Muscle nodules probably have various pathologies, and differences in the severity of muscle pain or stage of the disease could lead to different attributes. Hence, MPTPs with different job qualifications may experience different muscle nodules. However, we could not verify this because most of the study participants were physical therapists or occupational therapists.
The recognition of muscle nodule properties may also vary depending on the participant’s educational background and may change as they gain more clinical experience. Therefore, the conclusions we can make about typical muscle nodule properties based on mean and mode values are limited. Yet, with the study of muscle nodules at a stalemate, advancements in manual physical therapy also seem to be at a stop. We hope that this study will stimulate reflection on our perceptions of muscle nodules, thus leading to increased discussion among MPTPs. The outcomes for the field due to these renewed properties about muscle nodules will lead to the development of their diagnostic criteria.

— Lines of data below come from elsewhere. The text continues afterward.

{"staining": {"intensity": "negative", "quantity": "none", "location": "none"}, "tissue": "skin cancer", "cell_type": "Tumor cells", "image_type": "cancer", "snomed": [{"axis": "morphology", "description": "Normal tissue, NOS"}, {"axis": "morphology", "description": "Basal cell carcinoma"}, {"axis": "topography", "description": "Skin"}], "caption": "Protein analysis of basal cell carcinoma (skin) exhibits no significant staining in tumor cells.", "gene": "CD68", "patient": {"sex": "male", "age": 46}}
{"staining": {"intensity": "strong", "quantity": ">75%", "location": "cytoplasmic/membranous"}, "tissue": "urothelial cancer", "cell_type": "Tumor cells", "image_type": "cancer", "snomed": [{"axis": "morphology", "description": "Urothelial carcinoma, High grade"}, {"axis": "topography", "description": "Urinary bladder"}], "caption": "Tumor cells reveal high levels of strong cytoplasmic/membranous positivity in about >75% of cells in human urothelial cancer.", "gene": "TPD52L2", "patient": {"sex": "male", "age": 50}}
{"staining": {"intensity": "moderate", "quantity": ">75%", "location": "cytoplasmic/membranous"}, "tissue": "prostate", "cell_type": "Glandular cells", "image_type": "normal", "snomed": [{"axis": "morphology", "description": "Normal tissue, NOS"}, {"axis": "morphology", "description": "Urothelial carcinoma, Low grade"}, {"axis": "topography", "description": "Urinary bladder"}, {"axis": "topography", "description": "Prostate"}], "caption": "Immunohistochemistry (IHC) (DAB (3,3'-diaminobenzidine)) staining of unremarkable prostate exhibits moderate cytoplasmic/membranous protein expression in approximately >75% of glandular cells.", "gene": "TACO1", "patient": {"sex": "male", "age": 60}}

In this study, we investigated the properties of muscle nodules recognized by MPTPs. The results indicate that a typical muscle nodule in the buttocks is about the shape and size of a large almond. Moreover, the long axis of a typical muscle nodule is oriented in the craniocaudal direction, is slightly shallower than the middle of the muscle, and is about as hard as an eraser.
Presentation at a conference
Part of this study was presented at the 49th Congress of the Japanese Society of Physical Therapy.
Funding
This work was supported in part by JSPS KAKENHI Grant No. JP24500520.
Conflict of interest
There authors have no conflicts of interest to declare regarding this study.